This is a small Unity project that implements a set of 2D and 3D interesection tests from simple point-in-box to more complex triangle-AABB tests. The more later tests are built up by reusing the solutions for the earlier tests where possible, I think this helps to make them more understandable.
2D:
- point : rectangle
- rectangle : rectangle
- edge : rectangle
- point : triangle
- triangle : rectangle
3D:
- point : aabb
- aabb : aabb
- ray : aabb
- edge : aabb
- ray : triangle
- edge : triangle
- triangle : aabb (see below)
- plane : aabb
- edge : plane
The focus of these implementations has been on algorithmic optimisations and making them as clear and readable as I can, rather than tight code optimisations.

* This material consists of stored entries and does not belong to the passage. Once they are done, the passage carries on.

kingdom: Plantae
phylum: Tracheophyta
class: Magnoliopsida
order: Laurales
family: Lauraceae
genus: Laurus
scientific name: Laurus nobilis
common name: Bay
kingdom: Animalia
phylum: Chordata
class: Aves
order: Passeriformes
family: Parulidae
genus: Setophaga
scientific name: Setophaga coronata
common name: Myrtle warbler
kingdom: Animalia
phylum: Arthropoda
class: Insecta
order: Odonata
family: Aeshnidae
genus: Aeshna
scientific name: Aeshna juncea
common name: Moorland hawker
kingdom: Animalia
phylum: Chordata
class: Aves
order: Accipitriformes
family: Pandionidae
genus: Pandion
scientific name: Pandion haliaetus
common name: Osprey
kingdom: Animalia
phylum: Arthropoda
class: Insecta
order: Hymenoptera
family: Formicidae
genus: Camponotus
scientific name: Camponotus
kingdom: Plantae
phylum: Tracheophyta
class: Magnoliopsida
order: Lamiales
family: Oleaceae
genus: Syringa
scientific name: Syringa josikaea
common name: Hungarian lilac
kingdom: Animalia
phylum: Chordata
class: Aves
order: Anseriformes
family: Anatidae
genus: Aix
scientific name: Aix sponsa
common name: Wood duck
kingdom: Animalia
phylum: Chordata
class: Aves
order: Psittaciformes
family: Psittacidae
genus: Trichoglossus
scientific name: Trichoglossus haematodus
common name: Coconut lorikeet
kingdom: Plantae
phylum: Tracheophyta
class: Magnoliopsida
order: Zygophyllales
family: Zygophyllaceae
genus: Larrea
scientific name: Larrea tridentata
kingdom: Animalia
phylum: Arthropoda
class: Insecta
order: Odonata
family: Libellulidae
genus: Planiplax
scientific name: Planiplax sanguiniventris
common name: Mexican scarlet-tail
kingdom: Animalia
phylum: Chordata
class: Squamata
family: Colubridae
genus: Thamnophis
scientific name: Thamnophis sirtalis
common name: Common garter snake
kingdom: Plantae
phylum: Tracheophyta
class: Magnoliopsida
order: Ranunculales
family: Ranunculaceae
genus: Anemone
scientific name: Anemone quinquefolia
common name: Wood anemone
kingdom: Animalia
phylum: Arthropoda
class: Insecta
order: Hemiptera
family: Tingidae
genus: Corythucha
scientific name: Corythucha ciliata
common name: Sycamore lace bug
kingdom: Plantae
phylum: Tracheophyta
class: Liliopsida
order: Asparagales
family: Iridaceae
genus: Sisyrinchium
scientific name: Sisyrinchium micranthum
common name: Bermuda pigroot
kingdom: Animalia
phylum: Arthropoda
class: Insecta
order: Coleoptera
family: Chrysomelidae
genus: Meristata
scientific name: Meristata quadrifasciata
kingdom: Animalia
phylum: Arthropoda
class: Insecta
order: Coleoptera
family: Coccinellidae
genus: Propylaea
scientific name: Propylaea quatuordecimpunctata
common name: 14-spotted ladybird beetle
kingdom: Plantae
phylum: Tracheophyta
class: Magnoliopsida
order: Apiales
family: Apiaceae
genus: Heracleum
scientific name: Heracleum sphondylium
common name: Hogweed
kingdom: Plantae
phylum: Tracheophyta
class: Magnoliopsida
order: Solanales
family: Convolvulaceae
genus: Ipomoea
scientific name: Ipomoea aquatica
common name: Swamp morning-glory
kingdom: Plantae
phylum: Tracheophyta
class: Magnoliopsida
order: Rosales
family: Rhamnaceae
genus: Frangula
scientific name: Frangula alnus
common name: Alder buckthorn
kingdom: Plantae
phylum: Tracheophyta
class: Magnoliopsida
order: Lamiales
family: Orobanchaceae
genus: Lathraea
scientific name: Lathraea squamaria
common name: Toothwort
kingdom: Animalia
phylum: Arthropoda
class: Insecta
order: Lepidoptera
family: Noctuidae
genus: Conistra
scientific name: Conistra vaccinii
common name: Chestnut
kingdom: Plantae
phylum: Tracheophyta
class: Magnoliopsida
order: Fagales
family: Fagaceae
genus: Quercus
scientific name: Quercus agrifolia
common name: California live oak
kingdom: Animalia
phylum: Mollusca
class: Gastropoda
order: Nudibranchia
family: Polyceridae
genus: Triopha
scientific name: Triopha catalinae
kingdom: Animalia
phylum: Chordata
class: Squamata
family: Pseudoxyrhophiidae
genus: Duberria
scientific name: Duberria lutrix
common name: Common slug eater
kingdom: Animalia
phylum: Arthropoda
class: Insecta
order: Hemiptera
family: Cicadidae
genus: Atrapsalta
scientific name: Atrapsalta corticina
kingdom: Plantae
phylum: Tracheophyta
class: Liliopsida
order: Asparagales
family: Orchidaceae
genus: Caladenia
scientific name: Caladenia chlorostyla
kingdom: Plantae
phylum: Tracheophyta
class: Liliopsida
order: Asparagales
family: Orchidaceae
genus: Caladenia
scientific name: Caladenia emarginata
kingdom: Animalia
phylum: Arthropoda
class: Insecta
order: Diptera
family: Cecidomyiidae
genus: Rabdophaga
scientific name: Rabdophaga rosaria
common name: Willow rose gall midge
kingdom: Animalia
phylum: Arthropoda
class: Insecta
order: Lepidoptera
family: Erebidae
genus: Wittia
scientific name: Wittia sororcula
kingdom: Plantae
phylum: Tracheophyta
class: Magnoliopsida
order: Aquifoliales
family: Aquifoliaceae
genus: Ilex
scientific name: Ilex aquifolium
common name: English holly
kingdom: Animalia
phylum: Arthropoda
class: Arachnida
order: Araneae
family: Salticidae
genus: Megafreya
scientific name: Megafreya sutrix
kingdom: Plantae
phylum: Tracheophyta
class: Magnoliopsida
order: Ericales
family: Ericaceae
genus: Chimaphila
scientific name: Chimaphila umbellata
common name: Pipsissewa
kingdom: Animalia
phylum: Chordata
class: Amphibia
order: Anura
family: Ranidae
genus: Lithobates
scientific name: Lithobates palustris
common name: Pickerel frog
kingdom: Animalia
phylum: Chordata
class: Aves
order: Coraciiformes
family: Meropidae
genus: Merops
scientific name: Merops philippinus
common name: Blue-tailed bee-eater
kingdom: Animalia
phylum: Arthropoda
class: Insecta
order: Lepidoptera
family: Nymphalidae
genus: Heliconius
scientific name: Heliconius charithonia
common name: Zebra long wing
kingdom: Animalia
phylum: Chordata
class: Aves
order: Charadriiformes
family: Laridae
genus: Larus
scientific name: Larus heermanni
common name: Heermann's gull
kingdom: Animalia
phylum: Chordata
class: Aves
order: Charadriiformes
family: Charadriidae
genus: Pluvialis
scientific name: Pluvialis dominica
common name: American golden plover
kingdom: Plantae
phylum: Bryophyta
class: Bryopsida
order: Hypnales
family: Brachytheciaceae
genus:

It is certainly possible to improve the performance of the tests by writing them in a language which provides more control of code generation, batching multiple tests together or exploiting redundancy in successive hierarchical tests.
I've included implementations of some of the standard algorithms, such as the Schwarz-Seidel triangle:AABB test and the Moller-Trumbore ray:triangle test.
In addition I've implemented a new triangle:AABB solution which takes a different approach to the Schwarz-Seidel test. It has four stages:
- Check for intersection between the AABB and the bounds of the triangle. Exit early if disjoint.
- Test each of the three triangle edges against the AABB. Exit early with an intersection.
- Check for intersection between the plane of triangle and the AABB. Exit if disjoint.
- Test each of the four internal diagonal axes of the AABB against the triangle, for the cases where the box intersects the face of the triangle without touching any of its edges.
The Schwarz-Seidel algorithm can only exit early in situations where the shapes are disjoint, so finding intersecting shapes requires all the individual tests to be checked. The new approach inverts this logic; after an initial broad-phase rejection using bounding boxes, it can return as soon as one of the potential intersection cases is met.
This means that it is significantly more efficient if the domain is mostly made up of intersecting shapes, which is often the case when performing a series of hierarchial tests such as with the generation of Sparse Voxel Octrees from triangle meshes.
If the domain is predominantly disjoint shape queries then performance of the two solutions is very similar, since the bounding box check is very effective in filtering these out early.
I've ported the intersection functions over to use Unity.Mathematics, which has cleaned up a lot of the code and made it far more similar to GLSL or HLSL. However, the performance when of Unity.Mathematics when not being complied with Unity Burst is significantly worse than the equivalent functions written with the traditional Vector3 classes and Mathf functions. So I think it's worth keeping both implementations for the cases where you can't use Burst.